> _Excerpt to read_
# Player ooking for an online game



## Suldulin (Jun 17, 2002)

been looking for a long while now, I prefer to play Druids and the worlds I'm hoping  to play in order are:

WoT, Al-Qadim, Kalamar, Darksun, Oriental, Forgotten Realms

or a homebrew

I think I'd like a pretty even mix but lean more towards rp

thank you all

e-mail at DraRobert@hotmail.com


----------



## Aeolius (Jun 23, 2002)

There are currently three openings in "Beneath the Pinnacles of Azor'alq" (BPAA), a 3e D&D World of Greyhawk message-based game (Play-by-Post) set beneath the surface of the Dramidj Ocean. The current level of play is between 4 to 6. New players are welcome to create characters ranging from levels 1 through 3. The campaign, which uses the "core rules of 3e, select supplements from 2e, and the heart of 1e", is designed for those interested in participating in a work of coauthored interactive fiction. 

   Now enjoying its fourth year, the BPAA campaign was created in 1998.

[Sources of plain-text documents]
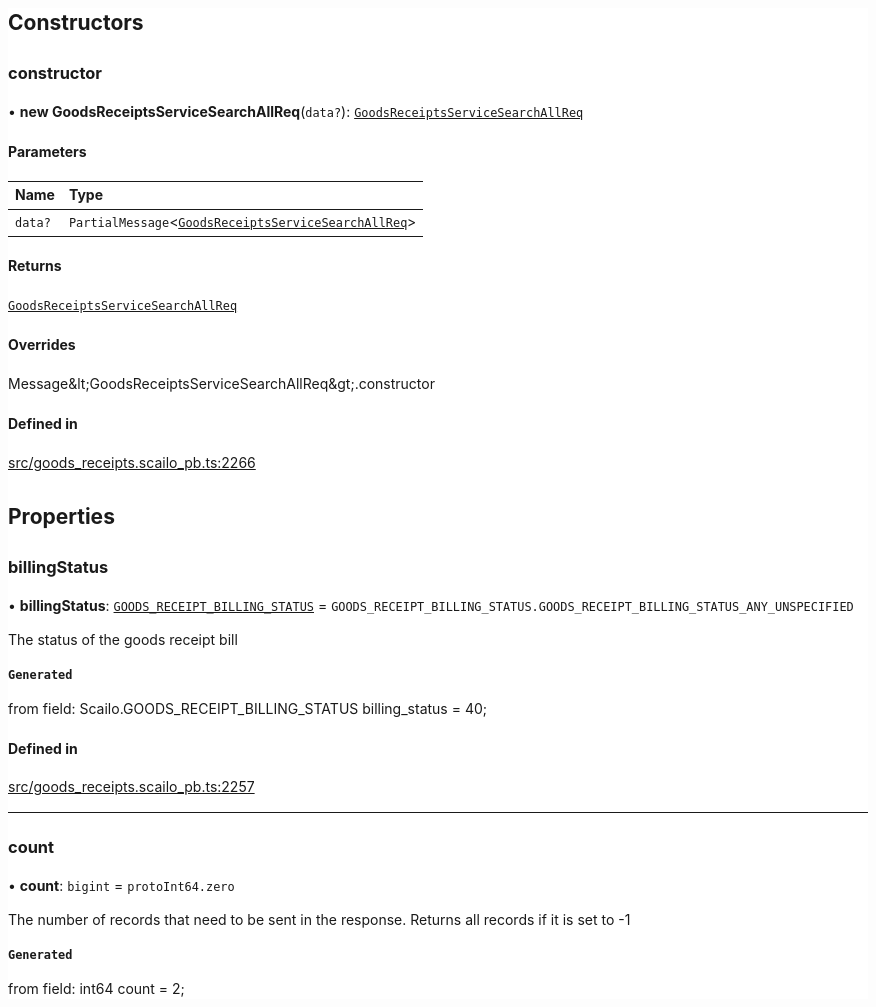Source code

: ## Constructors

### constructor

• **new GoodsReceiptsServiceSearchAllReq**(`data?`): [`GoodsReceiptsServiceSearchAllReq`](GoodsReceiptsServiceSearchAllReq.md)

#### Parameters

| Name | Type |
| :------ | :------ |
| `data?` | `PartialMessage`\<[`GoodsReceiptsServiceSearchAllReq`](GoodsReceiptsServiceSearchAllReq.md)\> |

#### Returns

[`GoodsReceiptsServiceSearchAllReq`](GoodsReceiptsServiceSearchAllReq.md)

#### Overrides

Message\&lt;GoodsReceiptsServiceSearchAllReq\&gt;.constructor

#### Defined in

[src/goods_receipts.scailo_pb.ts:2266](https://github.com/scailo/ts-sdk/blob/c10a36b57201dfa5903d4b53efa1e62aa6208936/src/goods_receipts.scailo_pb.ts#L2266)

## Properties

### billingStatus

• **billingStatus**: [`GOODS_RECEIPT_BILLING_STATUS`](../enums/GOODS_RECEIPT_BILLING_STATUS.md) = `GOODS_RECEIPT_BILLING_STATUS.GOODS_RECEIPT_BILLING_STATUS_ANY_UNSPECIFIED`

The status of the goods receipt bill

**`Generated`**

from field: Scailo.GOODS_RECEIPT_BILLING_STATUS billing_status = 40;

#### Defined in

[src/goods_receipts.scailo_pb.ts:2257](https://github.com/scailo/ts-sdk/blob/c10a36b57201dfa5903d4b53efa1e62aa6208936/src/goods_receipts.scailo_pb.ts#L2257)

___

### count

• **count**: `bigint` = `protoInt64.zero`

The number of records that need to be sent in the response. Returns all records if it is set to -1

**`Generated`**

from field: int64 count = 2;
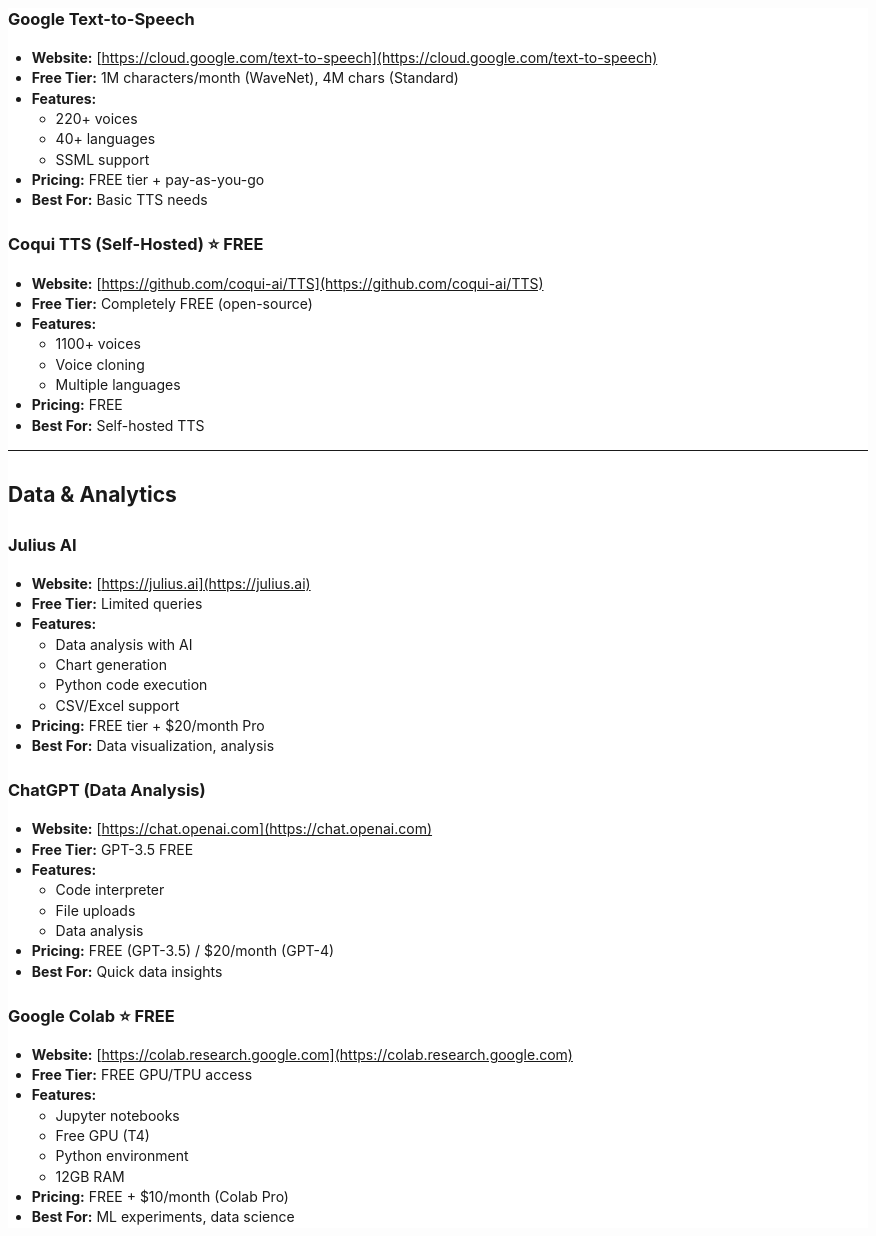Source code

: ### Google Text-to-Speech
- **Website:** [https://cloud.google.com/text-to-speech](https://cloud.google.com/text-to-speech)
- **Free Tier:** 1M characters/month (WaveNet), 4M chars (Standard)
- **Features:**
  - 220+ voices
  - 40+ languages
  - SSML support
- **Pricing:** FREE tier + pay-as-you-go
- **Best For:** Basic TTS needs

### Coqui TTS (Self-Hosted) ⭐ FREE
- **Website:** [https://github.com/coqui-ai/TTS](https://github.com/coqui-ai/TTS)
- **Free Tier:** Completely FREE (open-source)
- **Features:**
  - 1100+ voices
  - Voice cloning
  - Multiple languages
- **Pricing:** FREE
- **Best For:** Self-hosted TTS

---

## Data & Analytics

### Julius AI
- **Website:** [https://julius.ai](https://julius.ai)
- **Free Tier:** Limited queries
- **Features:**
  - Data analysis with AI
  - Chart generation
  - Python code execution
  - CSV/Excel support
- **Pricing:** FREE tier + $20/month Pro
- **Best For:** Data visualization, analysis

### ChatGPT (Data Analysis)
- **Website:** [https://chat.openai.com](https://chat.openai.com)
- **Free Tier:** GPT-3.5 FREE
- **Features:**
  - Code interpreter
  - File uploads
  - Data analysis
- **Pricing:** FREE (GPT-3.5) / $20/month (GPT-4)
- **Best For:** Quick data insights

### Google Colab ⭐ FREE
- **Website:** [https://colab.research.google.com](https://colab.research.google.com)
- **Free Tier:** FREE GPU/TPU access
- **Features:**
  - Jupyter notebooks
  - Free GPU (T4)
  - Python environment
  - 12GB RAM
- **Pricing:** FREE + $10/month (Colab Pro)
- **Best For:** ML experiments, data science
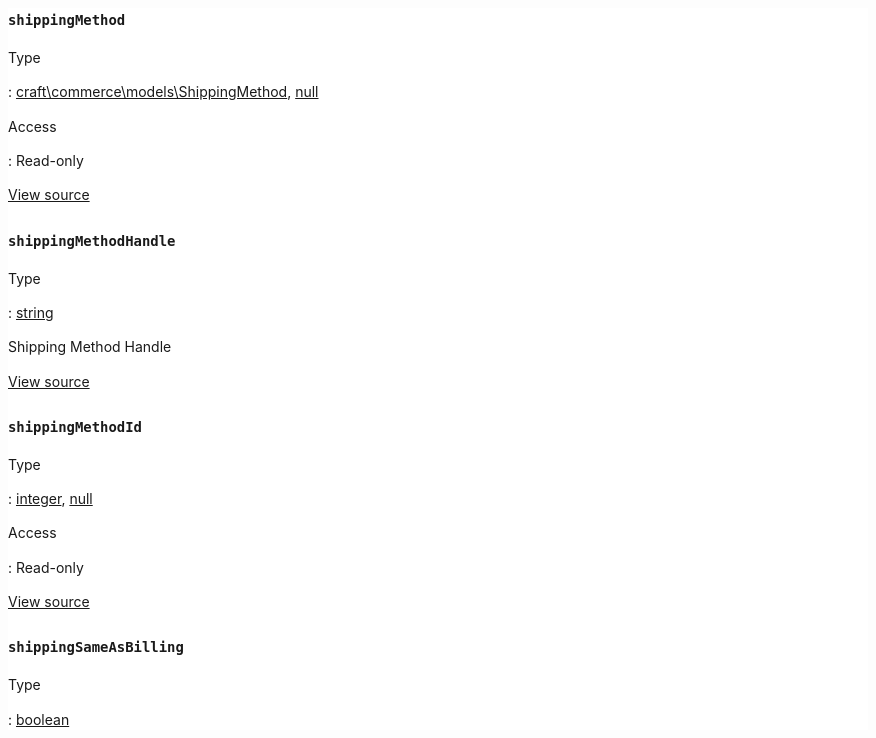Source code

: 
### `shippingMethod`



Type

:   [craft\commerce\models\ShippingMethod](craft-commerce-models-shippingmethod.md), [null](http://php.net/language.types.null)

Access

:   Read-only







[View source](https://github.com/craftcms/commerce/blob/master/src/elements/Order.php)



### `shippingMethodHandle`



Type

:   [string](http://php.net/language.types.string)



Shipping Method Handle



[View source](https://github.com/craftcms/commerce/blob/master/src/elements/Order.php#L699)



### `shippingMethodId`



Type

:   [integer](http://php.net/language.types.integer), [null](http://php.net/language.types.null)

Access

:   Read-only







[View source](https://github.com/craftcms/commerce/blob/master/src/elements/Order.php)



### `shippingSameAsBilling`



Type

:   [boolean](http://php.net/language.types.boolean)
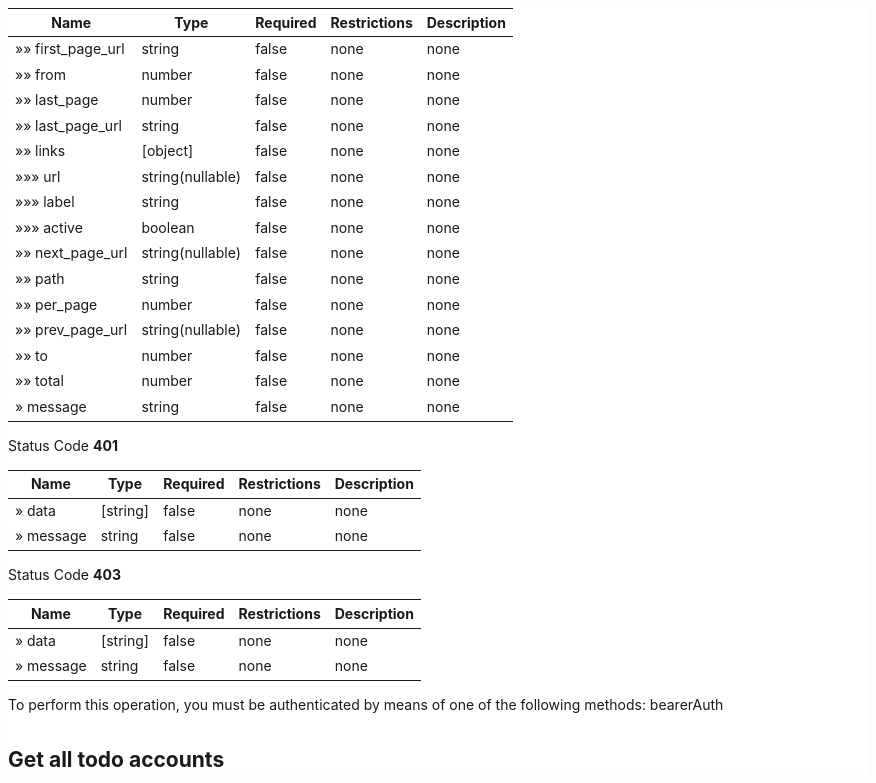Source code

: |Name|Type|Required|Restrictions|Description|
|---|---|---|---|---|
|»» first_page_url|string|false|none|none|
|»» from|number|false|none|none|
|»» last_page|number|false|none|none|
|»» last_page_url|string|false|none|none|
|»» links|[object]|false|none|none|
|»»» url|string(nullable)|false|none|none|
|»»» label|string|false|none|none|
|»»» active|boolean|false|none|none|
|»» next_page_url|string(nullable)|false|none|none|
|»» path|string|false|none|none|
|»» per_page|number|false|none|none|
|»» prev_page_url|string(nullable)|false|none|none|
|»» to|number|false|none|none|
|»» total|number|false|none|none|
|» message|string|false|none|none|

Status Code **401**

|Name|Type|Required|Restrictions|Description|
|---|---|---|---|---|
|» data|[string]|false|none|none|
|» message|string|false|none|none|

Status Code **403**

|Name|Type|Required|Restrictions|Description|
|---|---|---|---|---|
|» data|[string]|false|none|none|
|» message|string|false|none|none|

<aside class="warning">
To perform this operation, you must be authenticated by means of one of the following methods:
bearerAuth
</aside>

## Get all todo accounts

<a id="opIdgetAllTodoAccounts"></a>
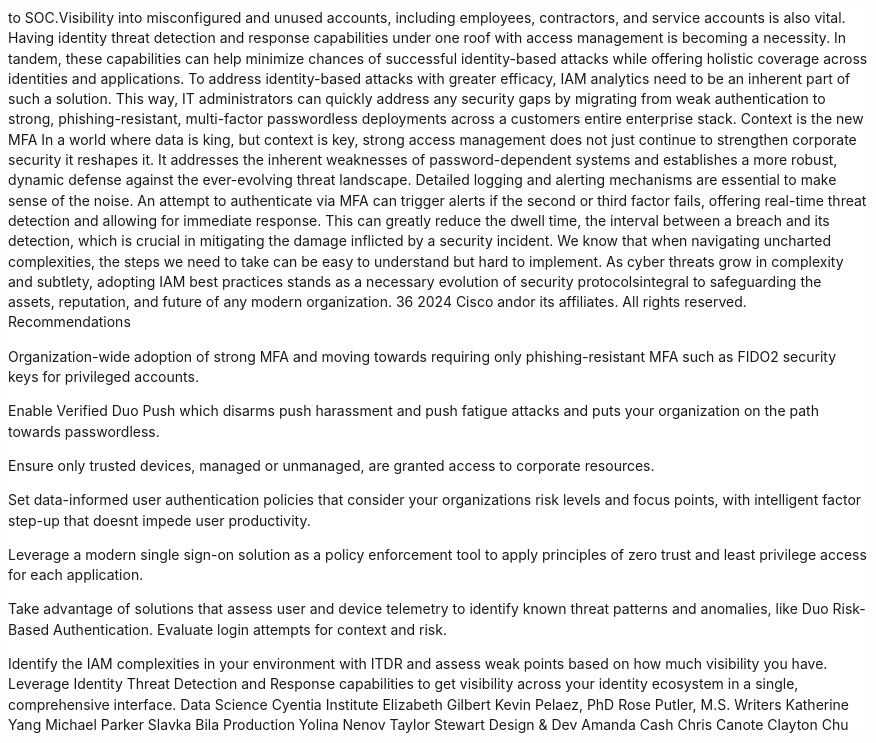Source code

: to SOC.Visibility into misconfigured and unused accounts, including employees, contractors, 
and service accounts is also vital.
Having identity threat detection and response capabilities under one roof with access 
management is becoming a necessity. In tandem, these capabilities can help minimize
chances of successful identity\-based attacks while offering holistic coverage across
identities and applications.
To address identity\-based attacks with greater efficacy, IAM analytics need to be an inherent 
part of such a solution. This way, IT administrators can quickly address any security gaps by 
migrating from weak authentication to strong, phishing\-resistant, multi\-factor passwordless 
deployments across a customers entire enterprise stack.
Context is the new MFA
In a world where data is king, but context is key, strong access management does not 
just continue to strengthen corporate security it reshapes it. It addresses the inherent 
weaknesses of password\-dependent systems and establishes a more robust, dynamic defense 
against the ever\-evolving threat landscape.
Detailed logging and alerting mechanisms are essential to make sense of the noise. An attempt 
to authenticate via MFA can trigger alerts if the second or third factor fails, offering real\-time 
threat detection and allowing for immediate response. This can greatly reduce the dwell time, 
the interval between a breach and its detection, which is crucial in mitigating the damage 
inflicted by a security incident.
We know that when navigating uncharted complexities, the steps we need to take can be
easy to understand but hard to implement. As cyber threats grow in complexity and subtlety, 
adopting IAM best practices stands as a necessary evolution of security protocolsintegral
to safeguarding the assets, reputation, and future of any modern organization.
36
 2024 Cisco andor its affiliates. All rights reserved.
Recommendations
 
Organization\-wide adoption of strong MFA and moving towards requiring only
phishing\-resistant MFA such as FIDO2 security keys for privileged accounts.
 
Enable Verified Duo Push which disarms push harassment and push fatigue attacks and 
puts your organization on the path towards passwordless.
 
Ensure only trusted devices, managed or unmanaged, are granted access to
corporate resources.
 
Set data\-informed user authentication policies that consider your organizations risk levels 
and focus points, with intelligent factor step\-up that doesnt impede user productivity.
 
Leverage a modern single sign\-on solution as a policy enforcement tool to apply
principles of zero trust and least privilege access for each application.
 
Take advantage of solutions that assess user and device telemetry to identify known
threat patterns and anomalies, like Duo Risk\-Based Authentication. Evaluate login
attempts for context and risk.
 
Identify the IAM complexities in your environment with ITDR and assess weak
points based on how much visibility you have. Leverage Identity Threat Detection 
and Response capabilities to get visibility across your identity ecosystem in a single, 
comprehensive interface.
Data Science
Cyentia Institute
Elizabeth Gilbert
Kevin Pelaez, PhD
Rose Putler, M.S.
Writers
Katherine Yang
Michael Parker
Slavka Bila
Production
Yolina Nenov 
Taylor Stewart
Design \& Dev
Amanda Cash 
Chris Canote
Clayton Chu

> _Job item A_
In the forum thread about finding an online game, what character levels may new players choose for the Greyhawk campaign?
> _Job item B_
Pick up the forum thread about finding an online game after its last sentence and keep writing it.

> _Expected output A_
Levels 1 through 3.

> _Expected output B_
   In the campaign, I post a new "Chapter" once a week. During the week, the players respond to events in the Chapter, to NPCs, and to one another. I will add updates as time permits. The next week, I post a new Chapter. While this method of game play requires a degree of patience and the occasional spell-checker, I have found it one of the best options for those with hectic schedules.

   The party is currently 250 fathoms beneath the surface of the sea, in a sunken lighthouse known as the Nighthouse. Their hostess, a spectral hag, is preparing them for a perilous quest.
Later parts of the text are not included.